5.0 out of 5 stars The Best Bubble Gum Ever!

Reviewed in the United States on August 6, 2017

If you’re tired of streaming or cleaning for the moment and need to pass some time, you won’t go wrong with the four Deadly Sins series from Lawrence Sanders. I zip through all of them every other year, in sequence. They’re great reads, and I’ve always pictured George C. Scott as Edward X. Delaney (Frank Sinatra in the movie version of the First in pretty insipid, but apparently he owned the rights).

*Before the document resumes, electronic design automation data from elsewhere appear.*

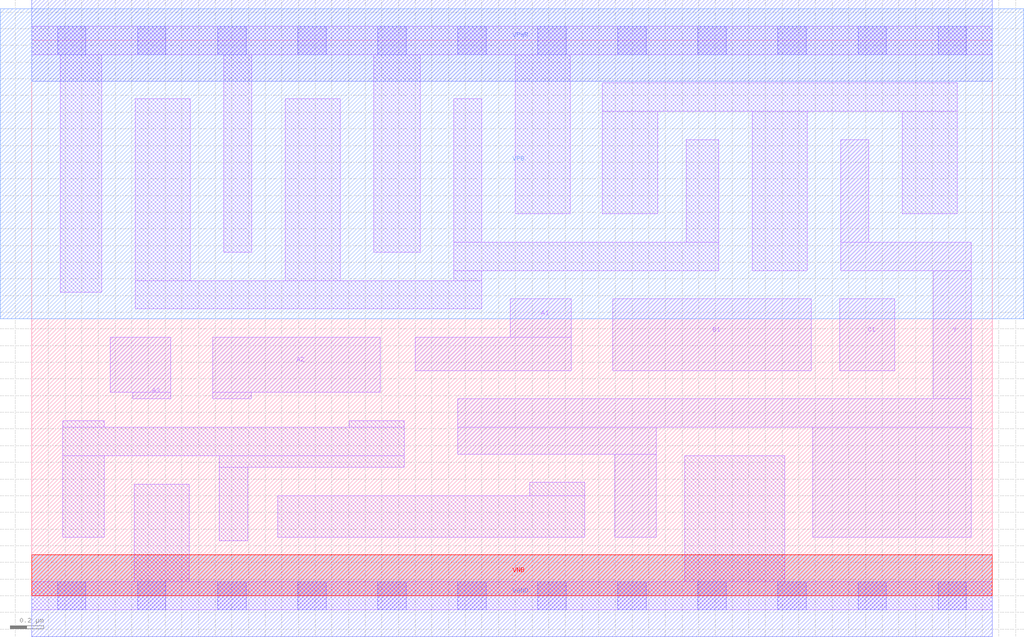
<source format=lef>
# Copyright 2020 The SkyWater PDK Authors
#
# Licensed under the Apache License, Version 2.0 (the "License");
# you may not use this file except in compliance with the License.
# You may obtain a copy of the License at
#
#     https://www.apache.org/licenses/LICENSE-2.0
#
# Unless required by applicable law or agreed to in writing, software
# distributed under the License is distributed on an "AS IS" BASIS,
# WITHOUT WARRANTIES OR CONDITIONS OF ANY KIND, either express or implied.
# See the License for the specific language governing permissions and
# limitations under the License.
#
# SPDX-License-Identifier: Apache-2.0

VERSION 5.7 ;
  NOWIREEXTENSIONATPIN ON ;
  DIVIDERCHAR "/" ;
  BUSBITCHARS "[]" ;
MACRO sky130_fd_sc_ls__a311oi_2
  CLASS CORE ;
  FOREIGN sky130_fd_sc_ls__a311oi_2 ;
  ORIGIN  0.000000  0.000000 ;
  SIZE  5.760000 BY  3.330000 ;
  SYMMETRY X Y ;
  SITE unit ;
  PIN A1
    ANTENNAGATEAREA  0.558000 ;
    DIRECTION INPUT ;
    USE SIGNAL ;
    PORT
      LAYER li1 ;
        RECT 2.300000 1.350000 3.235000 1.550000 ;
        RECT 2.870000 1.550000 3.235000 1.780000 ;
    END
  END A1
  PIN A2
    ANTENNAGATEAREA  0.558000 ;
    DIRECTION INPUT ;
    USE SIGNAL ;
    PORT
      LAYER li1 ;
        RECT 1.085000 1.180000 1.315000 1.220000 ;
        RECT 1.085000 1.220000 2.090000 1.550000 ;
    END
  END A2
  PIN A3
    ANTENNAGATEAREA  0.558000 ;
    DIRECTION INPUT ;
    USE SIGNAL ;
    PORT
      LAYER li1 ;
        RECT 0.470000 1.220000 0.835000 1.550000 ;
        RECT 0.605000 1.180000 0.835000 1.220000 ;
    END
  END A3
  PIN B1
    ANTENNAGATEAREA  0.447000 ;
    DIRECTION INPUT ;
    USE SIGNAL ;
    PORT
      LAYER li1 ;
        RECT 3.485000 1.350000 4.675000 1.780000 ;
    END
  END B1
  PIN C1
    ANTENNAGATEAREA  0.447000 ;
    DIRECTION INPUT ;
    USE SIGNAL ;
    PORT
      LAYER li1 ;
        RECT 4.845000 1.350000 5.175000 1.780000 ;
    END
  END C1
  PIN VNB
    PORT
      LAYER pwell ;
        RECT 0.000000 0.000000 5.760000 0.245000 ;
    END
  END VNB
  PIN VPB
    PORT
      LAYER nwell ;
        RECT -0.190000 1.660000 5.950000 3.520000 ;
    END
  END VPB
  PIN Y
    ANTENNADIFFAREA  0.935400 ;
    DIRECTION OUTPUT ;
    USE SIGNAL ;
    PORT
      LAYER li1 ;
        RECT 2.555000 0.850000 3.745000 1.010000 ;
        RECT 2.555000 1.010000 5.635000 1.180000 ;
        RECT 3.495000 0.350000 3.745000 0.850000 ;
        RECT 4.685000 0.350000 5.635000 1.010000 ;
        RECT 4.850000 1.950000 5.635000 2.120000 ;
        RECT 4.850000 2.120000 5.020000 2.735000 ;
        RECT 5.405000 1.180000 5.635000 1.950000 ;
    END
  END Y
  PIN VGND
    DIRECTION INOUT ;
    SHAPE ABUTMENT ;
    USE GROUND ;
    PORT
      LAYER met1 ;
        RECT 0.000000 -0.245000 5.760000 0.245000 ;
    END
  END VGND
  PIN VPWR
    DIRECTION INOUT ;
    SHAPE ABUTMENT ;
    USE POWER ;
    PORT
      LAYER met1 ;
        RECT 0.000000 3.085000 5.760000 3.575000 ;
    END
  END VPWR
  OBS
    LAYER li1 ;
      RECT 0.000000 -0.085000 5.760000 0.085000 ;
      RECT 0.000000  3.245000 5.760000 3.415000 ;
      RECT 0.170000  1.820000 0.420000 3.245000 ;
      RECT 0.185000  0.350000 0.435000 0.840000 ;
      RECT 0.185000  0.840000 2.235000 1.010000 ;
      RECT 0.185000  1.010000 0.435000 1.050000 ;
      RECT 0.615000  0.085000 0.945000 0.670000 ;
      RECT 0.620000  1.720000 2.700000 1.890000 ;
      RECT 0.620000  1.890000 0.950000 2.980000 ;
      RECT 1.125000  0.330000 1.295000 0.770000 ;
      RECT 1.125000  0.770000 2.235000 0.840000 ;
      RECT 1.150000  2.060000 1.320000 3.245000 ;
      RECT 1.475000  0.350000 3.315000 0.600000 ;
      RECT 1.520000  1.890000 1.850000 2.980000 ;
      RECT 1.905000  1.010000 2.235000 1.050000 ;
      RECT 2.050000  2.060000 2.330000 3.245000 ;
      RECT 2.530000  1.890000 2.700000 1.950000 ;
      RECT 2.530000  1.950000 4.120000 2.120000 ;
      RECT 2.530000  2.120000 2.700000 2.980000 ;
      RECT 2.900000  2.290000 3.230000 3.245000 ;
      RECT 2.985000  0.600000 3.315000 0.680000 ;
      RECT 3.420000  2.290000 3.755000 2.905000 ;
      RECT 3.420000  2.905000 5.550000 3.075000 ;
      RECT 3.915000  0.085000 4.515000 0.840000 ;
      RECT 3.925000  2.120000 4.120000 2.735000 ;
      RECT 4.320000  1.950000 4.650000 2.905000 ;
      RECT 5.220000  2.290000 5.550000 2.905000 ;
    LAYER mcon ;
      RECT 0.155000 -0.085000 0.325000 0.085000 ;
      RECT 0.155000  3.245000 0.325000 3.415000 ;
      RECT 0.635000 -0.085000 0.805000 0.085000 ;
      RECT 0.635000  3.245000 0.805000 3.415000 ;
      RECT 1.115000 -0.085000 1.285000 0.085000 ;
      RECT 1.115000  3.245000 1.285000 3.415000 ;
      RECT 1.595000 -0.085000 1.765000 0.085000 ;
      RECT 1.595000  3.245000 1.765000 3.415000 ;
      RECT 2.075000 -0.085000 2.245000 0.085000 ;
      RECT 2.075000  3.245000 2.245000 3.415000 ;
      RECT 2.555000 -0.085000 2.725000 0.085000 ;
      RECT 2.555000  3.245000 2.725000 3.415000 ;
      RECT 3.035000 -0.085000 3.205000 0.085000 ;
      RECT 3.035000  3.245000 3.205000 3.415000 ;
      RECT 3.515000 -0.085000 3.685000 0.085000 ;
      RECT 3.515000  3.245000 3.685000 3.415000 ;
      RECT 3.995000 -0.085000 4.165000 0.085000 ;
      RECT 3.995000  3.245000 4.165000 3.415000 ;
      RECT 4.475000 -0.085000 4.645000 0.085000 ;
      RECT 4.475000  3.245000 4.645000 3.415000 ;
      RECT 4.955000 -0.085000 5.125000 0.085000 ;
      RECT 4.955000  3.245000 5.125000 3.415000 ;
      RECT 5.435000 -0.085000 5.605000 0.085000 ;
      RECT 5.435000  3.245000 5.605000 3.415000 ;
  END
END sky130_fd_sc_ls__a311oi_2
END LIBRARY

</source>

The Fourth is the murder is Dr Simon Ellerbee, you get the usual palette of suspects, and retired Chief of Detectives gets his crew and does his stuff. If Hemingway wrote crime suspense set in NYC, it’d be like this. I love short descriptive sentences. Not sure I recall seeing “ears like slabs of veal” in this one. If you love New York, Mr Sanders captures its essence like a great musical conductor. The “Sins” series is the best, followed by the “Commandments.” The Arch McNally stuff which followed that is okay, even though they kept the series going after Mr Sanders died in 1998. I just find that disrespectful. I only regret there wasn’t a Fifth Deadly Sin.

Mental Meanderings—A Look-Back at Yesterday (Saturday–022523)

Family and I spent most of yesterday afternoon working at the restaurant installing metal siding over the deteriorating cedar boards. It looks much better and will shed water much better than the old.

The heavy steel firewood racks were a chore to move out of the way. But, with chain and Jeremy’s truck, we did it.

Yesterday, I also pondered a decision to focus these mental meanderings to my daily novel writing, including screenshots with thoughts I had the prior day while drafting my current work-in-progress. My hope would be to encourage others to commit to the daily slog of eating an elephant one bite at a time.